* _Exercise prompt_
Give a verbatim repeat of the lines that run from the line containing "2 дня назад" to the end of the data below.
··· Given records ···
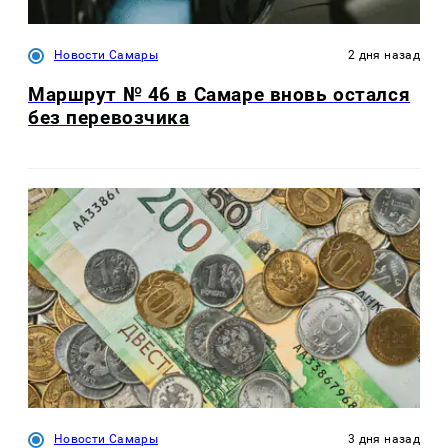
Новости Самары
2 дня назад
Маршрут № 46 в Самаре вновь остался
без перевозчика
Новости Самары
3 дня назад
···
* _Response below_
2 дня назад
Маршрут № 46 в Самаре вновь остался
без перевозчика
Новости Самары
3 дня назад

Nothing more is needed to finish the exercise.